Wrong. No one at any outlet should be looking out for a studio’s best interests. It was out of line to suggest that TechCrunch take any action on the post whatsoever. There are a few ways to respond to Summit in this situation. You could flat out say “no way”; you could lie and just not convey the message; or you could direct them to TechCrunch’s equivalent liaison. Had that happened, we’d never have heard of this.

##TechCrunch Writer Alexia Tsotsis

In Alexia Tsotsis’s post, AOL Asks Us If We Can Tone It Down, she splits hairs by linking Moviefone and AOL so directly. She has every right to be pissed by that e-mail, but citing the unwritten arrangement that if AOL ever steps on TechCrunch’s editorial toes they would publish any such correspondence doesn’t make a lot of sense. Moviefone does not act as an overlord of TechCrunch, and in fact they are closer to being on the same level in AOL’s family. This could have been dealt with internally. Someone screwed up (see above), but that didn’t necessarily have to result in the loss of credibility of an entire film site. The post’s headline is patently false and Alexia knows it. TechCrunch loves to fear-monger if it results in clicks, but this should have been an exception. AOL didn’t ask them to change anything.

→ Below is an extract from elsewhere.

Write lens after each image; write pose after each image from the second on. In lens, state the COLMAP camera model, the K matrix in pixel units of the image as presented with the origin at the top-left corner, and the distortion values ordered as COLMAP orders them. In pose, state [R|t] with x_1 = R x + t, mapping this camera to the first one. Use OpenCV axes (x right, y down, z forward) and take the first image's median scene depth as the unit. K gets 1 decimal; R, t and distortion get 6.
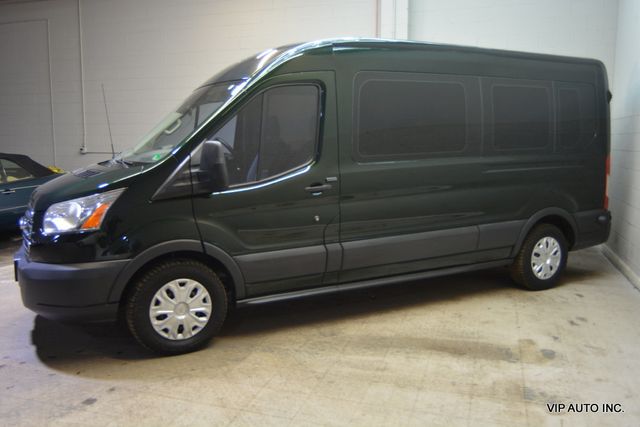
lens RADIAL K [[582.8, 0, 323.9], [0, 582.8, 213.2], [0, 0, 1]] dist [-0.022138, 0.000000]
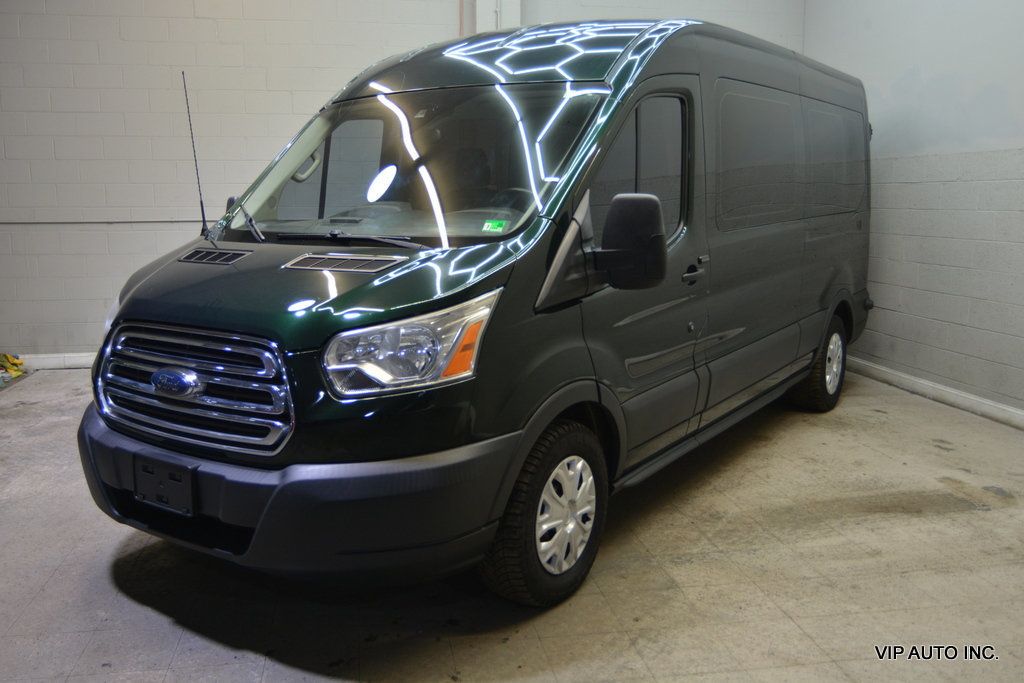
lens RADIAL K [[932.5, 0, 512.8], [0, 932.5, 346.1], [0, 0, 1]] dist [-0.022138, 0.000000]
pose [[0.877644, -0.078102, 0.472906, -0.683466], [0.063547, 0.996885, 0.046706, -0.029532], [-0.475081, -0.010940, 0.879874, 0.284677]]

##Moviefone’s Official Response by Patricia Chui

[Pure, unadulterated horse-shit](http://blog.moviefone.com/2011/03/15 /moviefones-response-to-the-techcrunch-post/). Here’s the steamiest bit (boldface hers):

The reality of our situation is that, as a movies site, we work with movie studios every day, and it is in our best interests to stay on good terms with them. Staying on good terms with studios means that we will relay information if asked. It does not mean that we would ever force a writer or an editor to edit their work for the sake of a studio – or anyone else.

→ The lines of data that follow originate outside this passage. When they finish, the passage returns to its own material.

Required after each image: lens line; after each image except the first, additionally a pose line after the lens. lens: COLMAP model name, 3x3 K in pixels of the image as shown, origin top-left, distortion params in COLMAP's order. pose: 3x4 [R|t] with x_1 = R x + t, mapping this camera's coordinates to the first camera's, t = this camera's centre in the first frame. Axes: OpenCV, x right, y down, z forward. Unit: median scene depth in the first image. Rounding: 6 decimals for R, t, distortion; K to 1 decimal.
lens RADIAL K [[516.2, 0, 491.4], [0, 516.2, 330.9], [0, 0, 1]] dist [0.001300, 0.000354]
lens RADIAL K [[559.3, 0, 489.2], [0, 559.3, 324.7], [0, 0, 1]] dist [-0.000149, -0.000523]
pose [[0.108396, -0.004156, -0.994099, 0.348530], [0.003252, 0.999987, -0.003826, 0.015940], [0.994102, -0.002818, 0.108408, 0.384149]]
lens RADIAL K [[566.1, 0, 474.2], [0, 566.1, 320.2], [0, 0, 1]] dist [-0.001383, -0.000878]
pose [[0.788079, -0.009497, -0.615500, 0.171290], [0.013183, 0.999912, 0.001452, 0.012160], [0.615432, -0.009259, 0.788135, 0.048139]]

I believe Patricia’s conviction in that last sentence, and as she points out earlier in the piece, technically, no one was telling Alexia to change her copy. But that’s splitting hairs. I’m more concerned with the bit about the reality of Moviefone’s situation, about staying on good terms with studios. No embargoes were breached, no arrangements upended. I can’t imagine how not conveying this message would have injured the site’s relationship with Summit. Moreover, her case is basically that keeping a relationship with Summit is more important than journalistic integrity. It’s a dopey statement to make at best. If it were a smaller film site perhaps no one would be surprised, but given the size of Moviefone’s audience, it sounds weird to think they would need to bend over backwards to keep a single studio in their Rolodex.

##Conclusion

This all really comes down to the balance of journalism versus publicity, or as Alexia Tsotsis would put it, Silicon Valley versus Hollywood. What Moviefone forgot in this situation is that there is a balance of power between the press and the movie studios. They may have the access to screenings and movie stars, but we have the audience they want. We don’t have to bend to them for anything because we don’t have to stay on good terms with the movie studios any more than they have to stay on good terms with us. It’s a mutually beneficial relationship.

It’s funny that this went down not 24 hours after I attended a panel at SXSW called “The Blogger Centipede: How Content is Eroding Credibility”. The room was full of elite film journalists (including current and now former Moviefone writers) all discussing plagiarism and credibility in the blog age. Towards the end of the session, the conversation moved to some of these issues, specifically dealing with publicists who are using you for good clips. It took almost no time for a situation to present itself which illustrates, at least, how not to go about working as a film journalist.